Logo DCM
Logo DCM
Apoie o DCM

Gonet pede fim de processo sobre a Lei Magnitsky contra Moraes; entenda

Alexandre de Moraes e Paulo Gonet. Foto: Marcelo Camargo/Agência Brasil

O procurador-geral da República, Paulo Gonet, pediu ao Supremo Tribunal Federal (STF) o encerramento do processo que questionava a aplicação de sanções dos Estados Unidos contra o ministro Alexandre de Moraes com base na Lei Magnitsky. A manifestação foi enviada nesta quarta (18) ao relator do caso, ministro Cristiano Zanin.

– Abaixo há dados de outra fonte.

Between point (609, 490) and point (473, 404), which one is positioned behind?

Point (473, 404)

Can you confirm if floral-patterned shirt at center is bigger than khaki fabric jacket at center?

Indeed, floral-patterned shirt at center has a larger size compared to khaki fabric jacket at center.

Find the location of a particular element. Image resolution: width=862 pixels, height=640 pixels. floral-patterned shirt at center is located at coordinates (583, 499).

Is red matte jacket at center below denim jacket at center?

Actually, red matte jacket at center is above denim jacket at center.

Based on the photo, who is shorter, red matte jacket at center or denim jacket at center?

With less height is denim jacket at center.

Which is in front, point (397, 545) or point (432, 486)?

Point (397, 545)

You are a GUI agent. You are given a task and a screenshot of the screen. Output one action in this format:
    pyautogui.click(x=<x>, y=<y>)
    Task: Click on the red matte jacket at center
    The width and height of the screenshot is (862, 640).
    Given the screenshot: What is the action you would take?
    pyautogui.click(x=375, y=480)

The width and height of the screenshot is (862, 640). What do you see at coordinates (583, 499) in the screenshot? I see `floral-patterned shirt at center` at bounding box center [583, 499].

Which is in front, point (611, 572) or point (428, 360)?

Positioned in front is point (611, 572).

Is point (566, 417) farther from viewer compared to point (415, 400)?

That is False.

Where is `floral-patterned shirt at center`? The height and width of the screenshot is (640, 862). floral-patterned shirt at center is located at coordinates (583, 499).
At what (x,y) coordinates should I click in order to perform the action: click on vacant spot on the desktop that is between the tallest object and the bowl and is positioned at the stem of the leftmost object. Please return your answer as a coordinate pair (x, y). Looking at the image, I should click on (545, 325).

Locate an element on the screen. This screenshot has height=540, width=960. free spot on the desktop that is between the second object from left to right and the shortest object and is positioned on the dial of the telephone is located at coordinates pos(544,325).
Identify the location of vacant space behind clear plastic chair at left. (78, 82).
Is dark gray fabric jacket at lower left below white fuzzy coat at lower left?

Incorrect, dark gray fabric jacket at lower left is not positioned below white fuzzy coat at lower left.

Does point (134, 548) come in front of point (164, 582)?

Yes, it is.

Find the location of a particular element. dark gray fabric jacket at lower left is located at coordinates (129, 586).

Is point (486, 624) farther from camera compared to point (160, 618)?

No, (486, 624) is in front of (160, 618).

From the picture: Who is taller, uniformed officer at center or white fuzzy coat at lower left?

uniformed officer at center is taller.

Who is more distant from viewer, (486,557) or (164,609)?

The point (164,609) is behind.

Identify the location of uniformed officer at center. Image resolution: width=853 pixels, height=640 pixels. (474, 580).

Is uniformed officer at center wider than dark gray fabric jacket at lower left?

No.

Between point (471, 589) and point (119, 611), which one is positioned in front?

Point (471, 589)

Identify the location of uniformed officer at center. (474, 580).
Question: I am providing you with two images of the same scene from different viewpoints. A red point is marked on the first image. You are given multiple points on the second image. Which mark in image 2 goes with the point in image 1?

A ação havia sido apresentada pelo líder do PT na Câmara, Lindbergh Farias (RJ), com o objetivo de impedir que instituições financeiras com atuação no Brasil cumprissem eventuais sanções impostas pelo governo americano. O pedido buscava proteger a atuação institucional do ministro do STF.

No parecer, Gonet afirmou que o caso perdeu o sentido após a retirada das sanções pelo governo do presidente Donald Trump. Segundo ele, não há mais motivo para o Supremo analisar o mérito da ação.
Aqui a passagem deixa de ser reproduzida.